# [Problem to work on]
Pictures aside, repeat every record below exactly.

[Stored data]
--------------------------------------------------

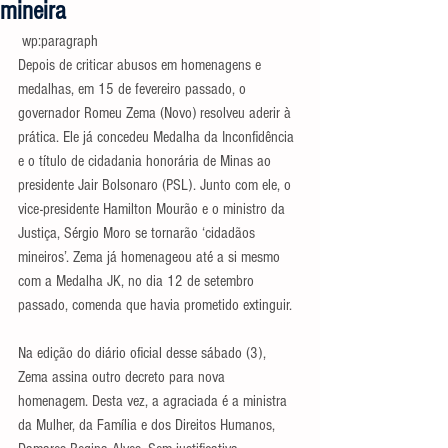
mineira
 wp:paragraph 
Depois de criticar abusos em homenagens e 
medalhas, em 15 de fevereiro passado, o 
governador Romeu Zema (Novo) resolveu aderir à 
prática. Ele já concedeu Medalha da Inconfidência 
e o título de cidadania honorária de Minas ao 
presidente Jair Bolsonaro (PSL). Junto com ele, o 
vice-presidente Hamilton Mourão e o ministro da 
Justiça, Sérgio Moro se tornarão ‘cidadãos 
mineiros’. Zema já homenageou até a si mesmo 
com a Medalha JK, no dia 12 de setembro 
passado, comenda que havia prometido extinguir.
Na edição do diário oficial desse sábado (3), 
Zema assina outro decreto para nova 
homenagem. Desta vez, a agraciada é a ministra 
da Mulher, da Família e dos Direitos Humanos,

--------------------------------------------------

# [Answer below]
mineira
 wp:paragraph 
Depois de criticar abusos em homenagens e 
medalhas, em 15 de fevereiro passado, o 
governador Romeu Zema (Novo) resolveu aderir à 
prática. Ele já concedeu Medalha da Inconfidência 
e o título de cidadania honorária de Minas ao 
presidente Jair Bolsonaro (PSL). Junto com ele, o 
vice-presidente Hamilton Mourão e o ministro da 
Justiça, Sérgio Moro se tornarão ‘cidadãos 
mineiros’. Zema já homenageou até a si mesmo 
com a Medalha JK, no dia 12 de setembro 
passado, comenda que havia prometido extinguir.
Na edição do diário oficial desse sábado (3), 
Zema assina outro decreto para nova 
homenagem. Desta vez, a agraciada é a ministra 
da Mulher, da Família e dos Direitos Humanos,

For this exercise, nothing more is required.